Rice Farming Legacy Spurs On

Picture : Mr  Vicky Vikash of Navua receives his Rice Farmer of the Year Award from Assistant Minister for Disaster Management Rural and Maritime Development Hon  Viam Pillay

The only legacy that Vicky Vikash has ever known was one that has been passed down through his family’s generation and is rooted in rice. 

His grandfather, Ram Pyare was a rice farmer in Nakaulevu, Navua. Bijen Prasad, Vicky’s father was a rice farmer too and now the honour of continuing the family’s proud farming history rests with Vicky Vikash. 

If you should stumble upon their settlement in Navua and ask about their family, the family name is synonymous with rice. On the piece of land allocated to them in Nakaulevu in Navua, the family put down roots and laid the foundation for their farming venture which has persevered through three generations.
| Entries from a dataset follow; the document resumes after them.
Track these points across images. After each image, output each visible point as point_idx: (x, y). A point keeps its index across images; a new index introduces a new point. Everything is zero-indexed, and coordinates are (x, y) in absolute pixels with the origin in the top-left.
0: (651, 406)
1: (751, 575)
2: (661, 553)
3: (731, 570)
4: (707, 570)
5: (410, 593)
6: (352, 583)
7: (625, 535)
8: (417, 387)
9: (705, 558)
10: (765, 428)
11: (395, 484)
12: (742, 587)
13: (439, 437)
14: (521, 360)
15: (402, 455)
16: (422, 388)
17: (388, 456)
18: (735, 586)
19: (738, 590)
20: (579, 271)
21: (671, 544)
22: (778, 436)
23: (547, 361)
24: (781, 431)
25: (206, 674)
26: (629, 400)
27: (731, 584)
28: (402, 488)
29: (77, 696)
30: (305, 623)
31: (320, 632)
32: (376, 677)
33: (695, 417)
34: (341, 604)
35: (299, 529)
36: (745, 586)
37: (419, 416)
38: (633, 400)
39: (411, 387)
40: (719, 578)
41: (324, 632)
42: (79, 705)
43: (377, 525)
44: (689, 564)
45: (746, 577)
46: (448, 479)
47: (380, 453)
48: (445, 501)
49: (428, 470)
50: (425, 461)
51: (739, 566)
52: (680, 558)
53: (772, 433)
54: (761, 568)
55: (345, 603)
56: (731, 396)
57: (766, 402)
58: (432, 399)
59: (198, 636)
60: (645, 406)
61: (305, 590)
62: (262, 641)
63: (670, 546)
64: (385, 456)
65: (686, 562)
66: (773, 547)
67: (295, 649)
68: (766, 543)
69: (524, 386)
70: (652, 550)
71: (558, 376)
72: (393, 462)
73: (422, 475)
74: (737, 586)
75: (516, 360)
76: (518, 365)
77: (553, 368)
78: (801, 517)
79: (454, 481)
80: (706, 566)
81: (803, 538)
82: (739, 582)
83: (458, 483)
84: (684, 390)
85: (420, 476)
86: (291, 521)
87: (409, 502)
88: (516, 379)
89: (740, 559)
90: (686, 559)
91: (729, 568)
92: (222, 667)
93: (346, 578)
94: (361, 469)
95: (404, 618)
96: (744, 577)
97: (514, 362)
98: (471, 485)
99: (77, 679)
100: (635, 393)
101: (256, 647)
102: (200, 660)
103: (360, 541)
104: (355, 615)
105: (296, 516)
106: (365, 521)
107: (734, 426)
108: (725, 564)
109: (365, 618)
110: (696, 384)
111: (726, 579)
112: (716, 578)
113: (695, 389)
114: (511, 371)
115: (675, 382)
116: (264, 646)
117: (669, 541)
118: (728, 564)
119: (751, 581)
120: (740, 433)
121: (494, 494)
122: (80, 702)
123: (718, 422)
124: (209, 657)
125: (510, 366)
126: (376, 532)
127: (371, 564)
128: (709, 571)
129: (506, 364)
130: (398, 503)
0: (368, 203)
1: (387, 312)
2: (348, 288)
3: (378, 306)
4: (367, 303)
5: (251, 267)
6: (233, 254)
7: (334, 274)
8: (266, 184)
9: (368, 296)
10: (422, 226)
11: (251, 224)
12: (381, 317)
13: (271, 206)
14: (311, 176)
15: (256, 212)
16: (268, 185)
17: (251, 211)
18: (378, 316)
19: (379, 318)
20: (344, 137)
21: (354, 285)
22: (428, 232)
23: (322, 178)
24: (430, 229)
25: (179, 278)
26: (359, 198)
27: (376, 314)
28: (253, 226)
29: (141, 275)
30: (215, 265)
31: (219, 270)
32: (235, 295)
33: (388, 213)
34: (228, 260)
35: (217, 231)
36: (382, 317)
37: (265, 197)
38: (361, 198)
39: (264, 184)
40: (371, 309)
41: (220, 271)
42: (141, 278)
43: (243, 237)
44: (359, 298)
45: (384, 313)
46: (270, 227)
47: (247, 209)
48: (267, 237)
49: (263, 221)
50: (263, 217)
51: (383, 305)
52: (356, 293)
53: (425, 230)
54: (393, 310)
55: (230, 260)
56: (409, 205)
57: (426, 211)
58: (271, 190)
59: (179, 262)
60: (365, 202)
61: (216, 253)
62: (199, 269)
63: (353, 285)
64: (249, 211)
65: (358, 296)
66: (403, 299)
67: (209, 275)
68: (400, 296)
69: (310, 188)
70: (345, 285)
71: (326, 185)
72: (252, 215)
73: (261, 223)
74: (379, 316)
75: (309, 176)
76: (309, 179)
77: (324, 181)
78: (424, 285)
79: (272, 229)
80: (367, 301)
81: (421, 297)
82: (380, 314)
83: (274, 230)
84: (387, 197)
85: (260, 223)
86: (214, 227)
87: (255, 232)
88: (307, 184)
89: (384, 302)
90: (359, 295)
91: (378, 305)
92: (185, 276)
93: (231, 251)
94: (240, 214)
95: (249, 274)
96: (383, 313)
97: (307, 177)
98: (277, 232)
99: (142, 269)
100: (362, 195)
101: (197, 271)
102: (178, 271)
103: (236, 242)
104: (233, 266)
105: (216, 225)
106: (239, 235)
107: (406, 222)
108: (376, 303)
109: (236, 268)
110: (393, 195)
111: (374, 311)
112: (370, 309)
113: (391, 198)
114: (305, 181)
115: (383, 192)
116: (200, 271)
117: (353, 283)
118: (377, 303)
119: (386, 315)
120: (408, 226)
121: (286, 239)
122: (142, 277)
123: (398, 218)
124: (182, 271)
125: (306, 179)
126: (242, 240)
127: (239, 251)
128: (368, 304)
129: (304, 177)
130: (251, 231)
“My grandfather planted rice on the piece of land as a commercial farmer and my father took over after him but his interest was divided when he found work with the then Public Works Department,” said Vikash.

“So the rice that was planted by my father was used for home consumption and we, never once, ran out of this staple food,” he said.

“We grew up amidst the rice plants. We gained the experience and knowledge of planting rice from our upbringing then, we would all be out on the farm when it came harvesting time,” he fondly reminisced.

Mr. Vikash is currently employed with HG Leach Fiji Limited, and he has managed to find his niche in rice farming, juggling his work with his 20 acres dry-land rice farm.

“Although I have work, it has never kept me from farming and it would be on day-offs and in the afternoons after work that I tend to my rice farm,” said Vicky.

“My grandfather was a full-time commercial rice farmer, my father did it for subsistence but I decided to combine both their experiences,” he smiled.

“I cultivate rice in such a way that I incorporated the commercial farming idea of born from my grandfather while at the same time picking up the workaholic lifestyle and subsistence farming traits from my father. 

He was working until a contract with Grace Road in 2015 fully diverted his attention.

“We were to plant and supply rice to the Grace Road Company and in return, they would provide us with machines and planting materials,” he said.

“Things didn’t turn out the way I had hoped it would so I decided to go my own way and to do my rice farming and to see that I look for my market,” he said.

A year after, in 2016 the 40-year-old’s vision unfolded as he planted his 20-acres land with dry-land rice; “This has also taught me that you can develop and grow on your own when one door closes, another one will open up,” he said.

“After Grace Road, Fiji Rice Limited came into the picture and we began supplying rice to them.

Vicky harvests twice a year and in each harvest, he produces approximately 8-10 tonnes of rice with a yearly harvest of 16 tonnes.

“From this harvest, Fiji Rice buys our product at $800 per tonne, and the more tonnage you produce the more money you will get,” he said.

“It is not always sunny in the rice fields during harvest, so we will likely face a decline in the yield due to the adverse weather condition or machines are not ready during harvesting season,” he said.

Added to this he said is the uncertainty of rice not growing during the planting season, inhibiting his enthusiasm to grow and to replant again.

“Dry-land rice farming is a challenging job because there is always the uncertainty of excessive rain and Navua is a rainy region and flooding often destroys my crop,” he said.

“These are some disappointments we face in rice but again not all commodities run smoothly, there are circumstances that we often go through, it is important to notice how you work your way around the problem to sustain your production.”  

According to Vicky, rice has not only taught him a great lesson of faith but has also allowed him to purchase assets for his farm.

“The revenue collected was directed to the payment of a $38,000 farm tractor, I managed to purchase three portable rice mills valued at $1,200.00 each, a generator, water pumps along with a garage shed for the machines,” he said.

“We all have talents to develop what we know, it takes perseverance and patience to endure those farming hardships because through those circumstances we will continuously learn as they offer an opportunity for us to take away valuable lessons from it,” said Vikash.

Vicky Vikash was awarded the Rice Farmer of the Year award during the 2020 Central Agriculture Show held at Syria Park in Nausori from 15-16 October 2020, a testament to his determination and grit for continuing the family’s rice farming legacy.